What we do
UK-Med provides emergency medical care in the aftermath of large and sudden-onset disasters. Healthcare workers committed to emergency humanitarian response are invited to join the UK-Med Community of Practice. Through the Community of Practice, UK-Med recruits, develops and provides training to clinicians and allied health professionals who volunteer their services to respond at times of crisis and conflict.
UK-Med was established as a charity in 1995 to facilitate the provision of healthcare workers from across the UK to support the hospitals in Sarajevo during the Balkans war. Subsequently, UK-Med has deployed teams to countries and crises including to China in 2008 following the Sichuan earthquake; to Haiti in 2010 following the earthquake; to the Philippines in response to Typhoon Haiyan (2013); to Gaza in 2014 following renewed conflict and to Nepal in response to the 2015 earthquake. UK-Med, in response to the Ebola Virus Disease (EVD) outbreak in Sierra Leone, funded by aid from the UK government, recruited and trained NHS volunteers for deployment to Ebola Treatment Centres.
UK-Med also works with colleagues in disaster-prone countries to increase their medical and surgical skills and knowledge, developing capacity to respond to disasters in their own country and region.
UK-Med is a core partner in the delivery of the UK Emergency Medical Team (UKEMT) programme funded by the Department for International Development (DFID). In line with World Health Organisation (WHO) aims, UKEMT members will be trained and prepared to respond to trauma, medical and public health emergencies. As part of this programme, UK-Med hosts registers of trained clinicians and allied health professionals (medical, trauma and public health) within the UK-Med Community of Practice.
Ebola Response Programme (UKIEMR for Ebola)
The UK was at the forefront of the response to the Ebola Virus Disease (EVD) outbreak in Sierra Leone. The UK Ebola Response Programme provided assistance to control the epidemic by supporting in-country frontline health workers and underpinning a fractured health system in Sierra Leone. The UK’s aim was to deliver high-quality patient care and support the national healthcare workers during the crisis, under the most challenging conditions.
UK-Med worked with the Department for International Development (DFID), Department of Health, NHS England and International NGOs to recruit NHS volunteers through its International Emergency Medical Register (UKIEMR for Ebola) to work in a number of DFID funded Ebola Treatment Centres in Sierra Leone. We also trained and prepared vital standby teams to be ready to deploy if required through to the close of the programme in November 2015. This programme was funded with UK Aid from the UK government.
Nepal Earthquake, 2015
Members of the register deployed to Kathmandu in response to the earthquake in Nepal in April 2015. Working with Save the Children and Handicap International, UK-Med supported the deployment of two trauma specialist teams. This was followed by spinal injury specialist cells that combined medical, rehabilitation and nursing staff to provide surge support to a Spinal Injury Centre.

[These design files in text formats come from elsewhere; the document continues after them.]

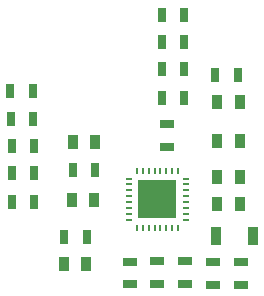
<source format=gbp>
G04*
G04 #@! TF.GenerationSoftware,Altium Limited,Altium Designer,23.3.1 (30)*
G04*
G04 Layer_Color=128*
%FSLAX44Y44*%
%MOMM*%
G71*
G04*
G04 #@! TF.SameCoordinates,8D2347DA-786F-44A1-B396-5F802EE38B7C*
G04*
G04*
G04 #@! TF.FilePolarity,Positive*
G04*
G01*
G75*
%ADD31R,0.9000X1.6000*%
%ADD32R,3.3000X3.3000*%
%ADD33R,0.6000X0.2300*%
%ADD34R,0.2300X0.6000*%
%ADD35R,1.3000X0.7000*%
%ADD36R,0.7000X1.3000*%
%ADD37R,0.9000X1.3000*%
D31*
X299500Y219000D02*
D03*
X330500D02*
D03*
D32*
X250000Y250000D02*
D03*
D33*
X274000Y267500D02*
D03*
Y262500D02*
D03*
Y257500D02*
D03*
Y252500D02*
D03*
Y247500D02*
D03*
Y242500D02*
D03*
Y237500D02*
D03*
Y232500D02*
D03*
X226000D02*
D03*
Y237500D02*
D03*
Y242500D02*
D03*
Y247500D02*
D03*
Y252500D02*
D03*
Y257500D02*
D03*
Y262500D02*
D03*
Y267500D02*
D03*
D34*
X267500Y226000D02*
D03*
X262500D02*
D03*
X257500D02*
D03*
X252500D02*
D03*
X247500D02*
D03*
X242500D02*
D03*
X237500D02*
D03*
X232500D02*
D03*
Y274000D02*
D03*
X237500D02*
D03*
X242500D02*
D03*
X247500D02*
D03*
X252500D02*
D03*
X257500D02*
D03*
X262500D02*
D03*
X267500D02*
D03*
D35*
X258000Y313500D02*
D03*
Y294500D02*
D03*
X227000Y197000D02*
D03*
Y178000D02*
D03*
X250000Y178500D02*
D03*
Y197500D02*
D03*
X273000Y178500D02*
D03*
Y197500D02*
D03*
X297000Y196500D02*
D03*
Y177500D02*
D03*
X321000Y196500D02*
D03*
Y177500D02*
D03*
D36*
X318000Y355000D02*
D03*
X299000D02*
D03*
X253500Y336000D02*
D03*
X272500D02*
D03*
X253500Y360000D02*
D03*
X272500D02*
D03*
Y383000D02*
D03*
X253500D02*
D03*
X253500Y406000D02*
D03*
X272500D02*
D03*
X171000Y218000D02*
D03*
X190000D02*
D03*
X178500Y275000D02*
D03*
X197500D02*
D03*
X126500Y295000D02*
D03*
X145500D02*
D03*
X145000Y318000D02*
D03*
X126000D02*
D03*
X144500Y342000D02*
D03*
X125500D02*
D03*
X126500Y248000D02*
D03*
X145500D02*
D03*
X145500Y272000D02*
D03*
X126500D02*
D03*
D37*
X300500Y332000D02*
D03*
X319500D02*
D03*
X300500Y299000D02*
D03*
X319500D02*
D03*
X300500Y269000D02*
D03*
X319500D02*
D03*
Y246000D02*
D03*
X300500D02*
D03*
X196500Y249000D02*
D03*
X177500D02*
D03*
X189500Y195000D02*
D03*
X170500D02*
D03*
X178500Y298000D02*
D03*
X197500D02*
D03*
M02*

</source>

In August 2014, UK-Med sent a surgical team to treat the victims of the renewed conflict in Gaza. The team treated wounded civilians and helped to establish a community-based rehabilitation programme for the longer term management of injuries. UK-Med and Handicap International supported a rehabilitation and nursing specialist cell to provide training and follow-up care for those with complex burns, amputations and spinal injury. As part of this six month rehabilitation programme, treatment was delivered in patients’ homes and family members were trained in on-going care.
Typhoon Haiyan, the Philippines, 2013
In a combined response with Save the Children and Handicap International, UK-Med deployed a team of twenty-one clinicians as part of the UK National response to Typhoon Haiyan. A public health team was dispatched to work in support of the WHO in Manila, a specialist surgical cell augmented the Australian Medical Assistance Team (AUSMAT) field hospital in Tacloban and emergency and primary care teams were deployed to the remote islands supported logistically by the Royal Navy.